The state just completed a tax amnesty program to try and bring in some unpaid taxes, but officials say there’s still an estimated 250-million dollars in uncollected taxes out there. Stuart Vos, administrator of the department’s revenue operations division, says some of the money may never be collected.
Vos says some of the unpaid money goes back 10 years, and there is a statute of limitations that generally runs 10 years, but not always. Vos says some of the 250-million is classified as uncollectible, but some is still "very collectable."
Vos says it’s easy to classify those who owe taxes. He says most of the people who don’t pay their taxes fall under two categories, those who don’t want to pay, and those who don’t have the means to pay. Vos says the Department of Revenue does a good job of figuring out the difference between the two and goes after those who don’t want to pay with "a great deal of vigor," while trying to help those without the means to pay come up with a payment plan.

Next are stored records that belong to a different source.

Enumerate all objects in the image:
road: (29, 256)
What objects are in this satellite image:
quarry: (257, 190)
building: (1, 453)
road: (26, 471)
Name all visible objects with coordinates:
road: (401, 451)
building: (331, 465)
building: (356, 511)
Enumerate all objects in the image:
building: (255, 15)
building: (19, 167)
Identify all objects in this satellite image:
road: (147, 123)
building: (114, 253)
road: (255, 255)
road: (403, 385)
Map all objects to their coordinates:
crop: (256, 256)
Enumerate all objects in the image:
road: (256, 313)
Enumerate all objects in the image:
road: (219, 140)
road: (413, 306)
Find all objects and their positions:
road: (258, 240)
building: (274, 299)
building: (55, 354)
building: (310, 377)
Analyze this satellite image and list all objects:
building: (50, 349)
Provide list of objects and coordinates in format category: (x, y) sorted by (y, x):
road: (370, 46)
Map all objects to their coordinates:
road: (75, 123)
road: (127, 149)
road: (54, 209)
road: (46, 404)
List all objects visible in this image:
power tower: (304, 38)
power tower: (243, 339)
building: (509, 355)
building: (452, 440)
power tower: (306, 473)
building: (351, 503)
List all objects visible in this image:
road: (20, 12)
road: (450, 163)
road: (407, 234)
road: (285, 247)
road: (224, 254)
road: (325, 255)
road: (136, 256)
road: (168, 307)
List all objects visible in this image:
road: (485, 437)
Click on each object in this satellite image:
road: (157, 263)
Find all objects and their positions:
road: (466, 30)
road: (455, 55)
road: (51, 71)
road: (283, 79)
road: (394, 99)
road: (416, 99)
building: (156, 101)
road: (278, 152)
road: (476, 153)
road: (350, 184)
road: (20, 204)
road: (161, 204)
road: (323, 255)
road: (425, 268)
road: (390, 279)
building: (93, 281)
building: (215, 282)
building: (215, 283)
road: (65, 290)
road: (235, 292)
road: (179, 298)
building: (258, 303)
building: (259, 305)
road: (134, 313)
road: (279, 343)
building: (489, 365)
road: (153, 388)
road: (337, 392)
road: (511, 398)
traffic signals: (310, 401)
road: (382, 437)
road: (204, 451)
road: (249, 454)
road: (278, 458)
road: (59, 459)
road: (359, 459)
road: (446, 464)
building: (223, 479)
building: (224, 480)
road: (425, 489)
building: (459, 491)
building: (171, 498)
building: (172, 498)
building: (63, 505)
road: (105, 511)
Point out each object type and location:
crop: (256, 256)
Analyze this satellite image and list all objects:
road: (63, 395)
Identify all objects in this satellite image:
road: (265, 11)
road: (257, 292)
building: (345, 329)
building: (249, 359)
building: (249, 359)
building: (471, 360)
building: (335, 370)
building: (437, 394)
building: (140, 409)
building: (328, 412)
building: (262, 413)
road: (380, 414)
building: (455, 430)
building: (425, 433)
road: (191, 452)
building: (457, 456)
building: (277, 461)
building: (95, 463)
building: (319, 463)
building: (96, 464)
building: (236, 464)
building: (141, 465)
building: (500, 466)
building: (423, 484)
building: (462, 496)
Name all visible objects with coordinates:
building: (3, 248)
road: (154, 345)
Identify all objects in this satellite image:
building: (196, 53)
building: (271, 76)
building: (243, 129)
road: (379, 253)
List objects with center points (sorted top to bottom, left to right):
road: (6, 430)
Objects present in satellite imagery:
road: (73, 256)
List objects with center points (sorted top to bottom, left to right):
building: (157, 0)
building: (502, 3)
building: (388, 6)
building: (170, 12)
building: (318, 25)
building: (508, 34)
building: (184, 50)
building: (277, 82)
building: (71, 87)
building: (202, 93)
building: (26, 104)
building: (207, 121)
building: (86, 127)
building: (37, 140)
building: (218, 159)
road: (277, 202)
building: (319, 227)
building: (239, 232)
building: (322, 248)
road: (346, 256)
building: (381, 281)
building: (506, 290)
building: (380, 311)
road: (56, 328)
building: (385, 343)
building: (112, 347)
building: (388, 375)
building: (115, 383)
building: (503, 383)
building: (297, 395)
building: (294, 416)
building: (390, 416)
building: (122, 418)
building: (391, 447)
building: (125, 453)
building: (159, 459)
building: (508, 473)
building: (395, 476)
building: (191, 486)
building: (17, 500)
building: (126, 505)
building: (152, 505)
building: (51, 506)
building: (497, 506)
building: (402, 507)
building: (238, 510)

Vos says it’s important to identify and collect unpaid taxes as early as possible. Vos says they typically collect about 80-percent of what is owed in the first three years. After three years, he says it gets very difficult to collect.
The Department of Revenue had hoped to collect 54-million dollars in back taxes through the amnesty program that ended Wednesday — but collections with one week to go were only five million. Vos says final figures on the tax amnesty program will be in on Friday or Monday.